Subsequently, Pymetrics uses that data to judge potential hires who play the same games, looking for people who have the same traits and characteristics of the successful people already working at your company.

    

While the emergence of all these new AI-powered hiring solutions promises to save wall and ceiling contractors significant amounts of time and money, the tools do come with a caveat.

    

Specifically: Some advocates of equal opportunity in employment argue that some of the algorithms powering some of these solutions could result in biased hiring.

    

Their reasoning: Algorithms are written by humans.
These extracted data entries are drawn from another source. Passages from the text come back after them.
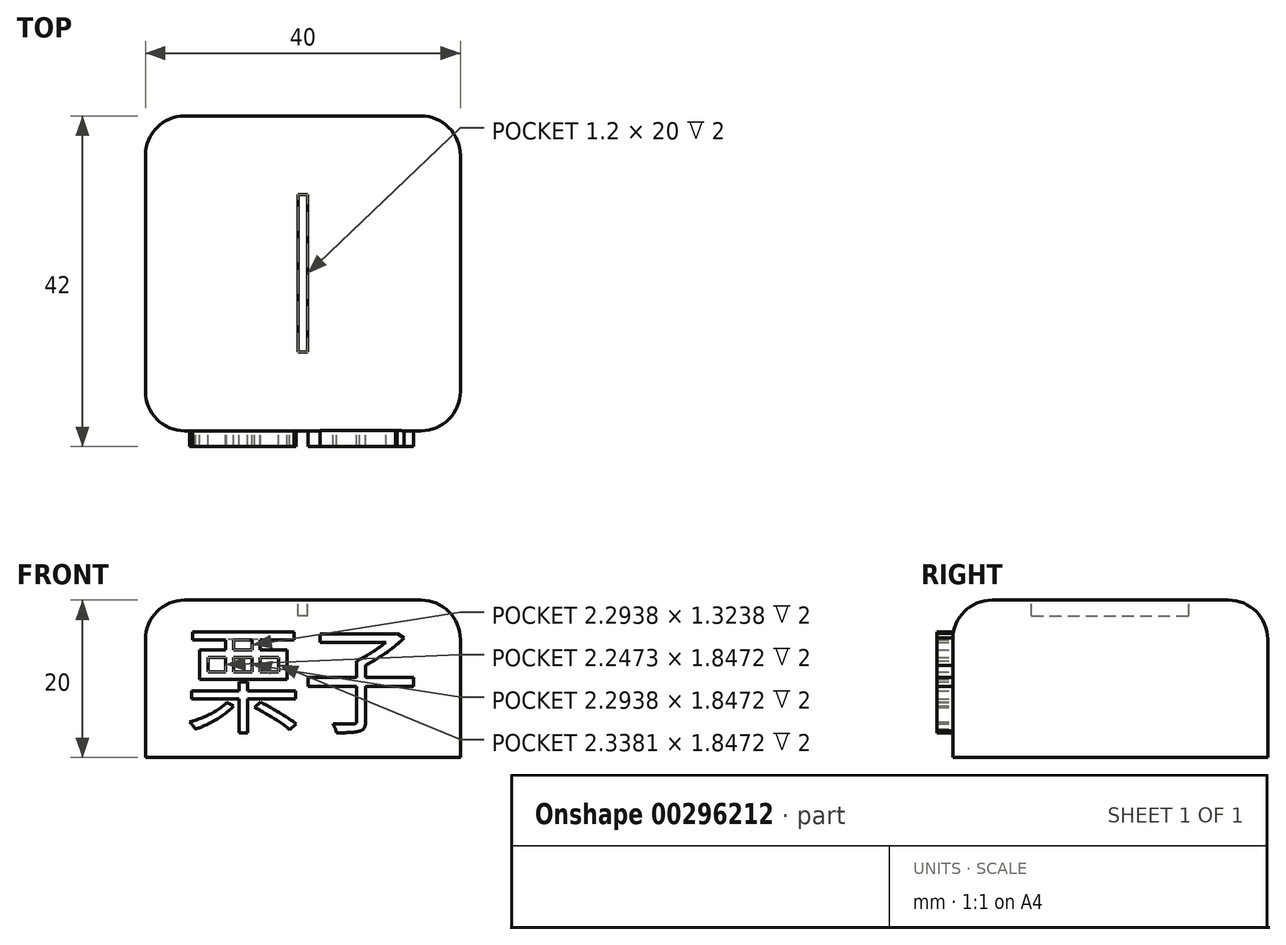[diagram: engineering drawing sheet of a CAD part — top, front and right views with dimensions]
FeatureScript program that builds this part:
annotation { "Feature Type Name" : "Feature", "Feature Type Description" : "" }
export const myFeature = defineFeature(function(context is Context, id is Id, definition is map)
    precondition{}
    {
        {
            var Q0;
            Q0=qCreatedBy(makeId("Top.planeOp"),FACE);
            var sketch = newSketch(context, id + "F0", { "sketchPlane" : qUnion([Q0])});
            skLineSegment(sketch, "E0.bottom", {"start": v(20, -20) * mm, "end": v(-20, -20) * mm});
            skLineSegment(sketch, "E0.top", {"start": v(20, 20) * mm, "end": v(-20, 20) * mm});
            skLineSegment(sketch, "E0.left", {"start": v(20, -20) * mm, "end": v(20, 20) * mm});
            skLineSegment(sketch, "E0.right", {"start": v(-20, -20) * mm, "end": v(-20, 20) * mm});
            skPoint(sketch, "E0.middle", {"position": v(0, 0) * mm});
            skLineSegment(sketch, "E1.bottom", {"start": v(0.6, -10) * mm, "end": v(-0.6, -10) * mm});
            skLineSegment(sketch, "E1.top", {"start": v(0.6, 10) * mm, "end": v(-0.6, 10) * mm});
            skLineSegment(sketch, "E1.left", {"start": v(0.6, -10) * mm, "end": v(0.6, 10) * mm});
            skLineSegment(sketch, "E1.right", {"start": v(-0.6, -10) * mm, "end": v(-0.6, 10) * mm});
            skSolve(sketch);
        }
        {
            var Q0;
            Q0=makeQuery(id+"F0.imprint","IMPRINT",FACE,{"disambiguationData":[TD([[makeQuery(id+"F0.imprint","IMPRINT",EDGE,{"derivedFrom":sQuery(id+"F0.wireOp",EDGE,"E0.bottom")}),-1.0]])]});
            var Q1;
            Q1=makeQuery(id+"F0.imprint","IMPRINT",FACE,{"disambiguationData":[TD([[makeQuery(id+"F0.imprint","IMPRINT",EDGE,{"derivedFrom":sQuery(id+"F0.wireOp",EDGE,"E1.bottom")}),-1.0]])]});
            extrude(context, id + "F1", {"entities" : qUnion([Q0, Q1]), "oppositeDirection" : true, "depth" : 20 * mm});
        }
        {
            var Q0;
            Q0=makeQuery(id+"F0.imprint","IMPRINT",FACE,{"disambiguationData":[TD([[makeQuery(id+"F0.imprint","IMPRINT",EDGE,{"derivedFrom":sQuery(id+"F0.wireOp",EDGE,"E1.bottom")}),-1.0]])]});
            extrude(context, id + "F2", {"entities" : qUnion([Q0]), "operationType" : NewBodyOperationType.REMOVE, "oppositeDirection" : true, "depth" : 2 * mm});
        }
        {
            var Q0;
            Q0=makeQuery(id+"F2.boolean.opBoolean","COPY",EDGE,{"derivedFrom":makeQuery(id+"F2.opExtrude","CAP_EDGE",EDGE,{"disambiguationData":[OSD([sQuery(id+"F0.wireOp",EDGE,"E1.left")])],"isStart":true})});
            var Q1;
            Q1=makeQuery(id+"F2.boolean.opBoolean","COPY",EDGE,{"derivedFrom":makeQuery(id+"F2.opExtrude","CAP_EDGE",EDGE,{"disambiguationData":[OSD([sQuery(id+"F0.wireOp",EDGE,"E1.right")])],"isStart":true})});
            var Q2;
            Q2=makeQuery(id+"F1.opExtrude","SWEPT_EDGE",EDGE,{"disambiguationData":[OSD([sQuery(id+"F0.wireOp",EDGE,"E0.bottom"),sQuery(id+"F0.wireOp",EDGE,"E0.left")])]});
            var Q3;
            Q3=makeQuery(id+"F1.opExtrude","SWEPT_EDGE",EDGE,{"disambiguationData":[OSD([sQuery(id+"F0.wireOp",EDGE,"E0.top"),sQuery(id+"F0.wireOp",EDGE,"E0.left")])]});
            var Q4;
            Q4=makeQuery(id+"F1.opExtrude","CAP_EDGE",EDGE,{"disambiguationData":[OSD([sQuery(id+"F0.wireOp",EDGE,"E0.left")])],"isStart":true});
            var Q5;
            Q5=makeQuery(id+"F1.opExtrude","SWEPT_EDGE",EDGE,{"disambiguationData":[OSD([sQuery(id+"F0.wireOp",EDGE,"E0.bottom"),sQuery(id+"F0.wireOp",EDGE,"E0.right")])]});
            var Q6;
            Q6=makeQuery(id+"F1.opExtrude","SWEPT_EDGE",EDGE,{"disambiguationData":[OSD([sQuery(id+"F0.wireOp",EDGE,"E0.top"),sQuery(id+"F0.wireOp",EDGE,"E0.right")])]});
            var Q7;
            Q7=makeQuery(id+"F1.opExtrude","CAP_EDGE",EDGE,{"disambiguationData":[OSD([sQuery(id+"F0.wireOp",EDGE,"E0.top")])],"isStart":true});
            var Q8;
            Q8=makeQuery(id+"F1.opExtrude","CAP_EDGE",EDGE,{"disambiguationData":[OSD([sQuery(id+"F0.wireOp",EDGE,"E0.right")])],"isStart":true});
            var Q9;
            Q9=makeQuery(id+"F1.opExtrude","CAP_EDGE",EDGE,{"disambiguationData":[OSD([sQuery(id+"F0.wireOp",EDGE,"E0.bottom")])],"isStart":true});
            fillet(context, id + "F3", {"entities" : qUnion([Q0, Q1, Q2, Q3, Q4, Q5, Q6, Q7, Q8, Q9]), "radius" : 5 * mm, "tangentPropagation" : true, "allowEdgeOverflow" : false});
        }
        {
            var Q0;
            Q0=makeQuery(id+"F1.opExtrude","SWEPT_FACE",FACE,{"disambiguationData":[OSD([sQuery(id+"F0.wireOp",EDGE,"E0.bottom")])]});
            var sketch = newSketch(context, id + "F4", { "sketchPlane" : qUnion([Q0])});
            skText(sketch, "E2", { "text": "栗子", "fontName": "NotoSansCJKtc-Regular.otf"});
            const initialGuessF4  = {"E2": [-0.015, -0.01572, 1, 0, 0.01072]};
            skSetInitialGuess(sketch, initialGuessF4);
            skSolve(sketch);
        }
        {
            var Q0;
            Q0=makeQuery(id+"F4.imprint","IMPRINT",FACE,{"disambiguationData":[TD([[makeQuery(id+"F4.imprint","IMPRINT",EDGE,{"derivedFrom":sQuery(id+"F4.wireOp",EDGE,"E2.sketch_text.stroke-0")}),1.0]])]});
            var Q1;
            {var subQ1=sQuery(id+"F4.wireOp",EDGE,"E2.sketch_text.stroke-51");Q1=makeQuery(id+"F4.imprint","IMPRINT",FACE,{"disambiguationData":[TD([[makeQuery(id+"F4.imprint","IMPRINT",EDGE,{"derivedFrom":subQ1}),1.0]])]});}
            var Q2;
            {var subQ0=sQuery(id+"F4.wireOp",EDGE,"E2.sketch_text.stroke-24");Q2=makeQuery(id+"F4.imprint","IMPRINT",FACE,{"disambiguationData":[TD([[makeQuery(id+"F4.imprint","IMPRINT",EDGE,{"derivedFrom":subQ0}),1.0]])]});}
            var Q3;
            Q3=makeQuery(id+"F4.imprint","IMPRINT",FACE,{"disambiguationData":[TD([[makeQuery(id+"F4.imprint","IMPRINT",EDGE,{"derivedFrom":sQuery(id+"F4.wireOp",EDGE,"E2.sketch_text.stroke-32")}),1.0]])]});
            var Q4;
            Q4=makeQuery(id+"F4.imprint","IMPRINT",FACE,{"disambiguationData":[TD([[makeQuery(id+"F4.imprint","IMPRINT",EDGE,{"derivedFrom":sQuery(id+"F4.wireOp",EDGE,"E2.sketch_text.stroke-28")}),1.0]])]});
            var Q5;
            Q5=makeQuery(id+"F4.imprint","IMPRINT",FACE,{"disambiguationData":[TD([[makeQuery(id+"F4.imprint","IMPRINT",EDGE,{"derivedFrom":sQuery(id+"F4.wireOp",EDGE,"E2.sketch_text.stroke-44")}),1.0]])]});
            extrude(context, id + "F5", {"entities" : qUnion([Q0, Q1, Q2, Q3, Q4, Q5]), "operationType" : NewBodyOperationType.ADD, "depth" : 2 * mm});
        }
        {
            var Q0;
            Q0=makeQuery(id+"F5.opExtrude","CAP_FACE",FACE,{"disambiguationData":[OSD([sQuery(id+"F0.wireOp",EDGE,"E0.bottom"),sQuery(id+"F4.wireOp",EDGE,"E2.sketch_text.stroke-50"),sQuery(id+"F4.wireOp",EDGE,"E2.sketch_text.stroke-51"),sQuery(id+"F4.wireOp",EDGE,"E2.sketch_text.stroke-52"),sQuery(id+"F4.wireOp",EDGE,"E2.sketch_text.stroke-53"),sQuery(id+"F4.wireOp",EDGE,"E2.sketch_text.stroke-54")])],"isStart":false});
            extrude(context, id + "F6", {"entities" : qUnion([Q0]), "operationType" : NewBodyOperationType.ADD, "oppositeDirection" : true, "depth" : 3 * mm});
        }
        {
            var Q0;
            Q0=makeQuery(id+"F4.imprint","IMPRINT",FACE,{"disambiguationData":[TD([[makeQuery(id+"F4.imprint","IMPRINT",EDGE,{"derivedFrom":sQuery(id+"F4.wireOp",EDGE,"E2.sketch_text.stroke-48")}),1.0]])]});
            extrude(context, id + "F7", {"entities" : qUnion([Q0]), "operationType" : NewBodyOperationType.ADD, "depth" : 2 * mm});
        }
    });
And sometimes human biases, which may exist consciously, subconsciously or unconsciously in the minds of computer programmers, have a way of creeping into the code that humans write.

    

Among the federal governmental agencies taking this risk of bias very seriously is the U.S. Equal Employment Opportunity Commission (www.eeoc.gov).

    

The takeway: You’ll want your in-house counsel to stay current on the EEOC’s moves when it comes to AI and hiring—and ensure that any AI or automation tools you use comply with U.S. federal employment laws.

    

Says Charlotte A. Burrows, chair of the EEOC: “Artificial intelligence and algorithmic decision-making tools have great potential to improve our lives—including in the area of employment.

    

“At the same time, the EEOC is keenly aware that these tools may mask and perpetuate bias or create new discriminatory barriers to jobs. We must work to ensure that these new technologies do not become a high-tech pathway to discrimination.”



Joe Dysart is an internet speaker and business consultant based in Manhattan.